I see it all the time. New investors writing offers all the time that pretty much guarantee they will lose their earnest money or, sometimes, their entire deal.
In particular, there are three mistakes that investors most commonly make when writing their real estate purchase agreements.
Making any one of these mistakes will put you at risk to lose your earnest money (at the very least).
Let’s go over each mistake and how to easily avoid them.
#1 Real Estate Purchase Agreement Mistake
-Writing Your Offers as “Cash”
DO NOT write your offer to purchase as a “cash” offer unless you can prove that you have all of that money in your own personal bank account.
I don’t know why, but a lot of investors are getting this advice from somewhere to submit all their offers as cash offers. Not only is this extremely dishonest (unless you actually have the money in the bank), but it is killing their deals flat, too.
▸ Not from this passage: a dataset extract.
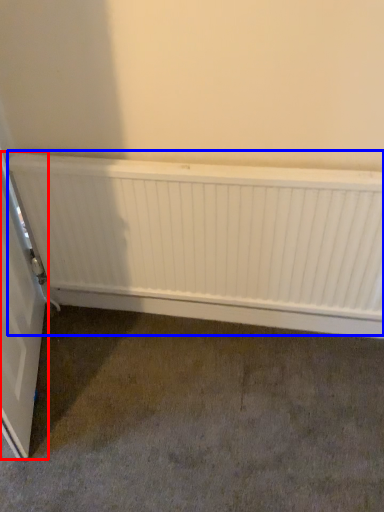
Question: Which object appears closest to the camera in this image, door (highlighted by a red box) or radiator (highlighted by a blue box)?

Choices:
 (A) door
 (B) radiator

Answer: (A)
Once the bank finds out that you’re pulling a real estate loan for the deal, they almost always will deny your offer on the grounds that you misrepresented your position.
The Solution: Write your offers as “financing”, “private financing” or “hard money” offers. This way you don’t risk having your deal summarily rejected over one tiny issue.
#2 Real Estate Purchase Agreement Mistake
-Making Your Deadlines Too Close
There are two dates on every deal that you should know better than your own wedding anniversary:
- The Inspection Deadline
- The Loan Denial Deadline
Like with mistake #1, missing either of these deadlines could cost an investor a deal and their earnest money.
Here’s what drives me nuts about this one: INVESTORS WRITE THEIR OWN DEADLINES INTO THE OFFER!
OK . . . I’m sorry for All-Caps-ing you like that. I feel better now. It’s just frustrating for me to watch investors lose money on deals over an issue that they have so much control over.
The Solution: Give yourself plenty of time on deadlines.
Especially on your first deal, I recommend that you give yourself two weeks on the inspection deadline and one week after that for the loan denial deadline. It’s better to miss a deal completely than to enter a deal and lose money on it.
#3 Real Estate Purchase Agreement Mistake
-Making Your Earnest Money Non-Refundable
There are a number of reasons why you could lose earnest money on a deal. Missing one of the deadlines mentioned above is a good example of how that might happen.
When investors lose earnest money, they’re that much less capable of moving forward on their next deal and making a profit—which is the whole point of REI.
Granted, sometimes deals just go bad, and earnest money is usually the first casualty. But you can avoid this from happening in most cases.
The Solution: Write your real estate purchase offer so that your earnest money is refundable.
Most investors that I talk to don’t even know that they can do this, but it’s true. Usually, you want the refund language in your offer to center around the common reasons why you might choose to exit the deal, such as an inspection coming back with unsatisfactory results.
Final thoughts
You’ll no doubt make many mistakes starting out; we all do! However, if you can avoid these three top mistakes you’ll be so much further ahead than your competitors!